There are days when you want the world to pause. But there are other days when you don't care. You just want to disappear for a while, and the world to go on, until you feel ready to come back again. And you want no-one to notice you're missing.
And there are those other days, when everything is so simple. There are these moments of clarity when you can see it all.
It's like a perfect pattern, laid out in front of you. Suddenly everything makes sense. It's like an epiphany.
And suddenly, in the blink of an eye, it's all gone.
When nothing goes right, go left they say. Well, you can't go left if you have to go right.
Bailing out is not an option. But then again staying shouldn't be one either. There needs to be a place for people like me. Think-aholics anonymous. It's not the truth I can't stand. It's the lies they dressed it up with.
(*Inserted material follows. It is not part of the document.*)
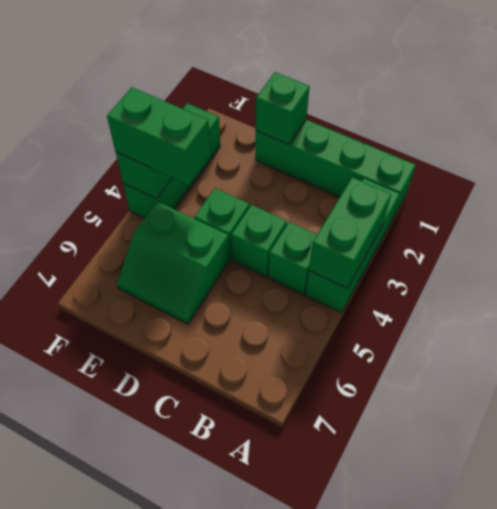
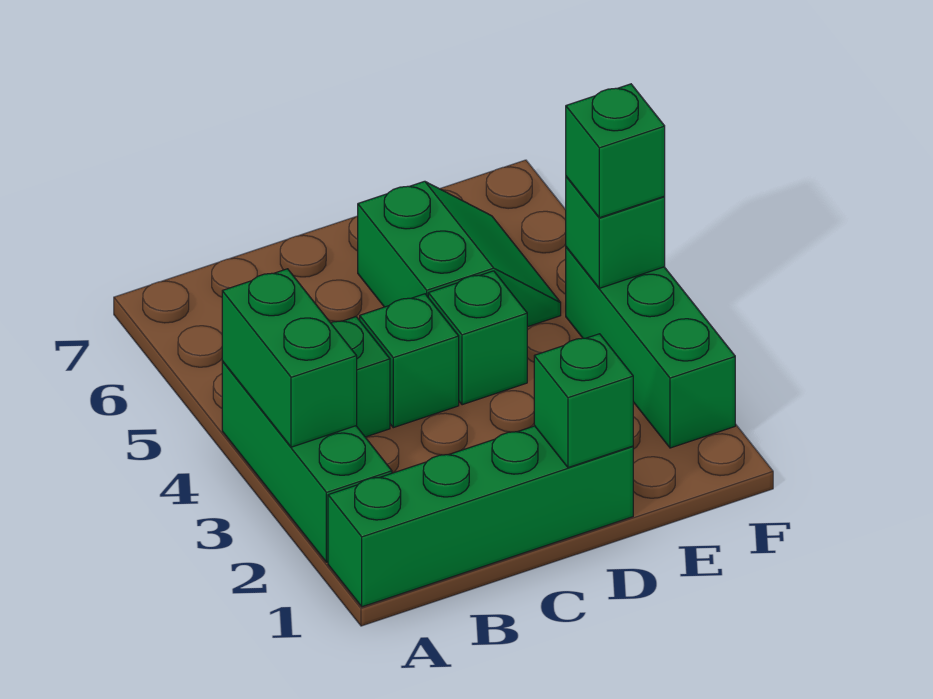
green slope D5:E6 level 1 top 5 -> green slope D5:E6 level 1 top D
green brick E4:F4 level 3 -> green brick F4 level 3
I'm tired of troubling my mind. I seek balance in a world that won't offer it. I stopped demanding from people when I noticed they were not capable of meeting my expectations. Why can't I stop being so strict with myself as well?
It was one day at the dinner table when my sister wondered out loud "Which is colder, winter or ice cream?". It was a moment of epiphany. The question was totally irrelevant. It was a question I could answer, but it still wouldn't make any sense. I realised, that I wouldn't get answers until I started asking non- generic and non- irrelevant questions. It wasn't the answers I had to work on. It was the questions.